Twitter co-founder Jack Dorsey. (Photo by Drew Angerer/Getty Images)

By: Pramod Thomas

INDIA’s technology minister Ravi Shankar Prasad on Thursday(11) warned US social media firms to abide by the country’s laws, a day after a face-off between prime minister Narendra Modi’s administration and Twitter over content regulation.

Speaking in Parliament on Thursday, IT minister Ravi Shankar Prasad called out Twitter, Facebook, LinkedIn and WhatsApp by name and said they were welcome to operate in India, but only if they play by India’s rules.

“You will have to follow the Constitution of India, you will have to abide by the laws of India,” said Prasad.

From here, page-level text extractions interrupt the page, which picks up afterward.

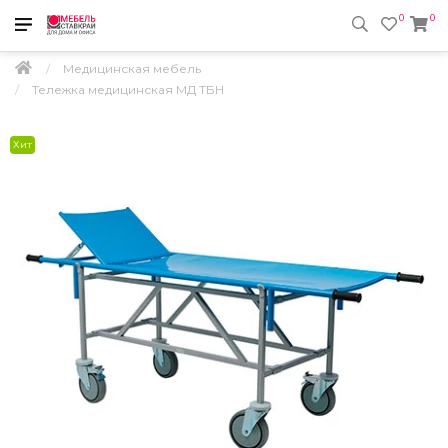
0
0
Медицинская мебель
Тележка медицинская МД ТБН
Хит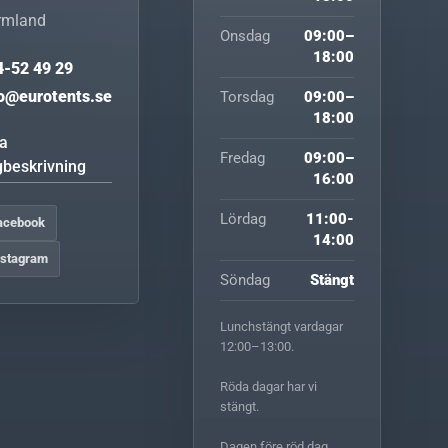
rmland
Onsdag
09:00–
18:00
4-52 49 29
fo@eurotents.se
Torsdag
09:00–
18:00
sa
Fredag
09:00–
gbeskrivning
16:00
Lördag
11:00-
acebook
14:00
nstagram
Söndag
Stängt
Lunchstängt vardagar
12:00–13:00.
Röda dagar har vi
stängt.
Dagen före röd dag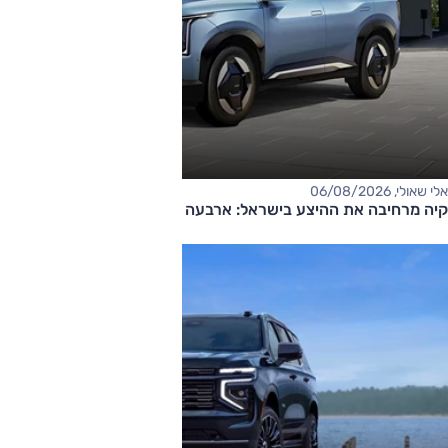
אלי שאולי, 06/08/2026
קיה מרחיבה את ההיצע בישראל: ארבעה דגמים חדשים בדרך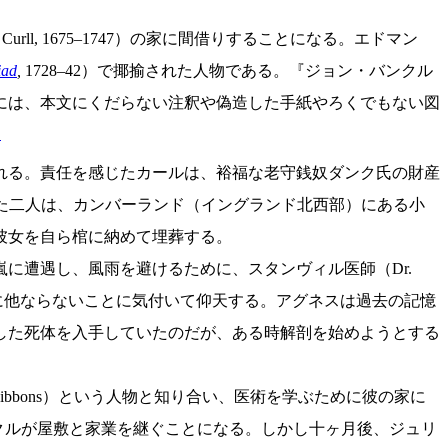
, 1675–1747）の家に間借りすることになる。エドマン
iad
,
1728–42）で揶揄された人物である。『ジョン・バンクル
には、本文にくだらない注釈や偽造した手紙やろくでもない図
）
れる。責任を感じたカールは、裕福な老守銭奴ダンク氏の財産
ちした二人は、カンバーランド（イングランド北西部）にある小
彼女を自ら棺に納めて埋葬する。
遭遇し、風雨を避けるために、スタンヴィル医師（Dr.
嬢に他ならないことに気付いて仰天する。アグネスは過去の記憶
した死体を入手していたのだが、ある時解剖を始めようとする
ibbons）という人物と知り合い、医術を学ぶために彼の家に
ンクルが屋敷と家業を継ぐことになる。しかし十ヶ月後、ジュリ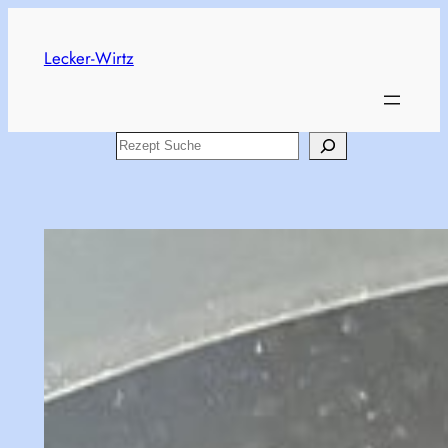
Skip
to
Lecker-Wirtz
content
Search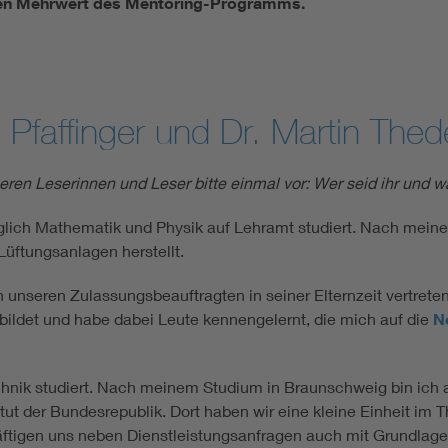
 den Mehrwert des Mentoring-Programms.
s Pfaffinger und Dr. Martin The
seren Leserinnen und Leser bitte einmal vor: Wer seid ihr und 
lich Mathematik und Physik auf Lehramt studiert. Nach mein
üftungsanlagen herstellt.
h unseren Zulassungsbeauftragten in seiner Elternzeit vertrete
bildet und habe dabei Leute kennengelernt, die mich auf die
N
hnik studiert. Nach meinem Studium in Braunschweig bin ich 
tut der Bundesrepublik. Dort haben wir eine kleine Einheit im
äftigen uns neben Dienstleistungsanfragen auch mit Grundlag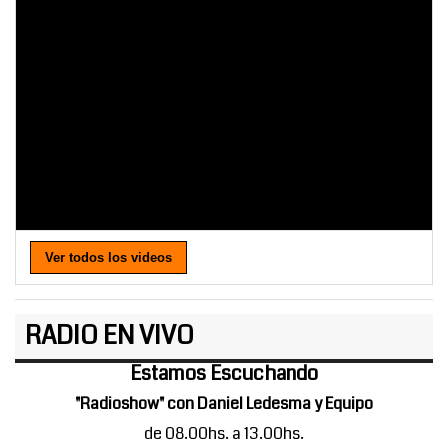
Ver todos los videos
RADIO EN VIVO
Estamos Escuchando
"Radioshow" con Daniel Ledesma y Equipo
de 08.00hs. a 13.00hs.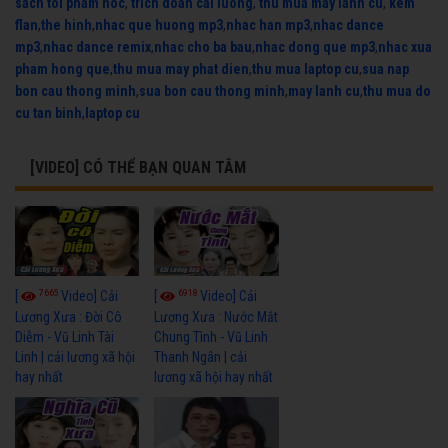
sach toi pham hoc
,
trich doan cai luong
,
thu mua may lanh cu
,
kem
flan
,
the hinh
,
nhac que huong mp3
,
nhac han mp3
,
nhac dance
mp3
,
nhac dance remix
,
nhac cho ba bau
,
nhac dong que mp3
,
nhac xua
pham hong que
,
thu mua may phat dien
,
thu mua laptop cu
,
sua nap
bon cau thong minh
,
sua bon cau thong minh
,
may lanh cu
,
thu mua do
cu tan binh
,
laptop cu
[VIDEO] CÓ THỂ BẠN QUAN TÂM
7665
6918
[
Video] Cải
[
Video] Cải
Lương Xưa : Đời Cô
Lương Xưa : Nước Mắt
Diễm - Vũ Linh Tài
Chung Tình - Vũ Linh
Linh | cải lương xã hội
Thanh Ngân | cải
hay nhất
lương xã hội hay nhất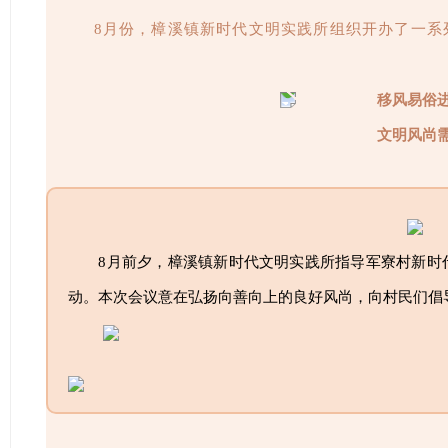
8月份，樟溪镇新时代文明实践所组织开办了一系
移风易俗
文明风尚
8月前夕，樟溪镇新时代文明实践所指导军寮村新时
动。本次会议意在弘扬向善向上的良好风尚，向村民们倡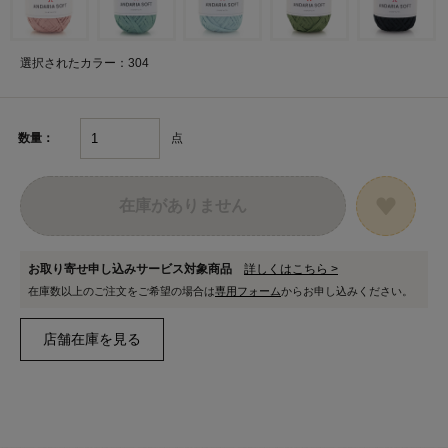
選択されたカラー：304
点
数量：
在庫がありません
お取り寄せ申し込みサービス対象商品
詳しくはこちら >
在庫数以上のご注文をご希望の場合は
専用フォーム
からお申し込みください。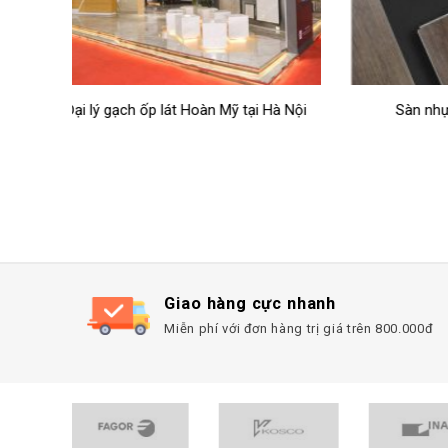
 Hà Nội
Sàn nhựa giả gỗ SPC Prime
Đại l
Giao hàng cực nhanh
Miễn phí với đơn hàng trị giá trên 800.000đ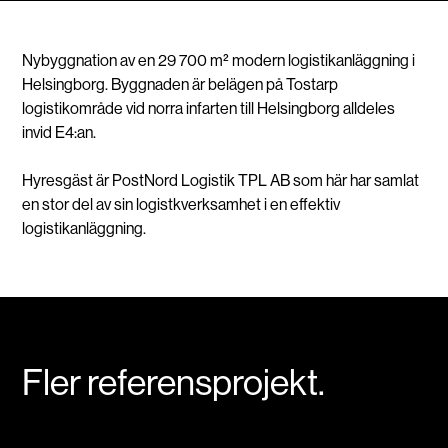
Nybyggnation av en 29 700 m² modern logistikanläggning i
Helsingborg. Byggnaden är belägen på Tostarp
logistikområde vid norra infarten till Helsingborg alldeles
invid E4:an.
Hyresgäst är PostNord Logistik TPL AB som här har samlat
en stor del av sin logistkverksamhet i en effektiv
logistikanläggning.
Fler referensprojekt.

India rebuked Twitter on Wednesday(10) after the US social media giant refused to fully comply with a government order to take down over 1,100 accounts and posts which New Delhi claims spread misinformation about the farmer protests against new agriculture reforms.

Twitter said it had not blocked all of the content because it believed the directives were not in line with Indian laws.

In a blog post, Twitter said it did “not believe that the actions we have been directed to take are consistent with Indian law”.

“In keeping with our principles of defending protected speech and freedom of expression, we have not taken any action on accounts that consist of news media entities, journalists, activists, and politicians,” the San Francisco-headquartered company said.

“To do so, we believe, would violate their fundamental right to free expression under Indian law.”

That prompted censure from India’s tech ministry and calls from politicians to urge their followers to join Twitter’s home-grown local rival, Koo. Some local personalities including commerce and industry minister Piyush Goyal have opened accounts on Koo.

Indian farmers have camped on roads leading into the capital New Delhi since late November as they call for the new laws to be repealed, in one of the biggest challenges to prime minister Narendra Modi’s government since it came to power in 2014.

International celebrities including pop superstar Rihanna and climate activist Greta Thunberg have even weighed in, drawing the ire of the foreign ministry, which called their online comments “sensationalist”.